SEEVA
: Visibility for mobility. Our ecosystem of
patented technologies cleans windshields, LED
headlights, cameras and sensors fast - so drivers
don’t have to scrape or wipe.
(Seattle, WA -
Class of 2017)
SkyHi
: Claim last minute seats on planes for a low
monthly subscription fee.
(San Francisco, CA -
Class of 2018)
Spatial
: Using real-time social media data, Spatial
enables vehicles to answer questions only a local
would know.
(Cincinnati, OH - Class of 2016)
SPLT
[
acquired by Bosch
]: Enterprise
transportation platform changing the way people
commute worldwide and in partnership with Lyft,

### DA FARE
Riscrivi come tabella Markdown le righe di tutte le voci, escludendo quelle vuote. Usa la colonna «N.» per il numero progressivo e la colonna «Riga» per il testo.

### SOLUZIONE
| N. | Riga |
|---|---|
| 1 | SEEVA |
| 2 | : Visibility for mobility. Our ecosystem of |
| 3 | patented technologies cleans windshields, LED |
| 4 | headlights, cameras and sensors fast - so drivers |
| 5 | don’t have to scrape or wipe. |
| 6 | (Seattle, WA - |
| 7 | Class of 2017) |
| 8 | SkyHi |
| 9 | : Claim last minute seats on planes for a low |
| 10 | monthly subscription fee. |
| 11 | (San Francisco, CA - |
| 12 | Class of 2018) |
| 13 | Spatial |
| 14 | : Using real-time social media data, Spatial |
| 15 | enables vehicles to answer questions only a local |
| 16 | would know. |
| 17 | (Cincinnati, OH - Class of 2016) |
| 18 | SPLT |
| 19 | [ |
| 20 | acquired by Bosch |
| 21 | ]: Enterprise |
| 22 | transportation platform changing the way people |
| 23 | commute worldwide and in partnership with Lyft, |